BT: You have this amazing ability to experiment on so many different scales. Whether it’s a huge industrial space where the sculpture takes up a monumental size or with more human- scaled “automatons” such as the “Carriers” series that lay on the ground or are suspended from the ceiling. At times you’ve also used architectural structures such as scaffolding and construction beams to provide a skeleton or a kind of armature that determines its final shape. There’s an array of effects that are used to create a theatrical and visceral interaction with the audience to transform the psychological connection to a space.
ML: If I’m making a little sculpture in my studio I know what’s going on and I can help manipulate certain details so that it looks good—or it looks ugly but still good. Whereas when I work on a huge project there are so many things that you just simply cannot have your hands on. So you have to choose, because it involves a lot of people that are better than I am at doing this and that, or it’s a different side, or there’s the weather, or there is this and that, or there’s a building and the building doesn’t want to do this, and so on, you know. All these limitations actually give me interesting directions.
Architecture means a lot of different things to me. I’ve always thought about how horrific it must be if you make a building and it stays there for a very long time. I don’t just mean for the architect, but for the people involved in it. What was the intention of this project and did it accomplish that, or did it become something else?

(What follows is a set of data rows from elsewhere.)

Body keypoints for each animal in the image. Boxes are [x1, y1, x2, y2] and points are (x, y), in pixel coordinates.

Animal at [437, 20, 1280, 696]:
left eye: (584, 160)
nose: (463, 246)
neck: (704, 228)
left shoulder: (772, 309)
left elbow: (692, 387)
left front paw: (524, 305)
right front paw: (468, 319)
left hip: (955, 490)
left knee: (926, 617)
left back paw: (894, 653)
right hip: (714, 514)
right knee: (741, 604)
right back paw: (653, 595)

Because I make sculptures, they are also just around. You can’t slip them behind your desk like a canvas. They’re there, and then you have to go through the humiliation of keeping them or destroying them. Sometimes you make a sizable sculpture that’s so “there” and takes up space—that is very embarrassing, too. It’s very luxurious in an art context because I get to work on a large scale but you know it’s not forever, so you’re fictionally engaged with it but not without real responsibility. Doing art on a big scale is funny; I get to experience the things that are attached to it, but not really.

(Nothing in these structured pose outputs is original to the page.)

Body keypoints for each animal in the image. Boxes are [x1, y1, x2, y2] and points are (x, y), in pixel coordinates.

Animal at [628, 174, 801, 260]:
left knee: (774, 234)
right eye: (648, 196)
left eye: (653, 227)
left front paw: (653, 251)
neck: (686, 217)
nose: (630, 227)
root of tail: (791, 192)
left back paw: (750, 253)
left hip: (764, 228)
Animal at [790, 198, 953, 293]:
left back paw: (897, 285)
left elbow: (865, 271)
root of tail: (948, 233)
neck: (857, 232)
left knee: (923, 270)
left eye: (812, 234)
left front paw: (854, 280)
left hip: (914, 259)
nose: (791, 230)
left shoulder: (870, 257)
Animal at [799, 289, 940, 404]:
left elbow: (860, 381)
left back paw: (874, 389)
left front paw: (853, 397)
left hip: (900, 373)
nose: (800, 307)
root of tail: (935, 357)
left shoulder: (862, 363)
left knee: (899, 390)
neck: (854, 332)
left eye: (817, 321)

Construction-site material I’ve just always loved. It’s somehow a little bit intimidating. In “Look, I’m a fountain of filth raving mad with love,” I feel like I was stealing the sentiment of the construction site, where it carries so much hope or greed or has the potential of becoming something, but then it’s also very exposed, vulnerable. You see the naked rebar structure, and then the concrete is being poured in. There are a lot of heavy machines, and of course you see a lot of workers.
BT: So what does your studio look like these days? Are there any techniques or ideas you are currently experimenting with?
ML: Right now it’s empty, but not clean. It’s like someone hurriedly left. It’s really funny when you put a project up and then you come back to the studio and you find the “unchosen” bits and pieces.
I’m working on a new project, so there’s a lot of imagination happening. Normally the way I work is that I have to do something to find out how stupid my first plan was. So when I start, it’s totally abstract. Then I do something and find it was too vague. At the moment I’m thinking about an all-in-one system, with liquid and motors, where something gets produced within it and then it comes out in the middle—a production machine, like a womb that constantly gives birth, and where they’re constantly exposed. And there should a little element of desire, but I don’t know how yet.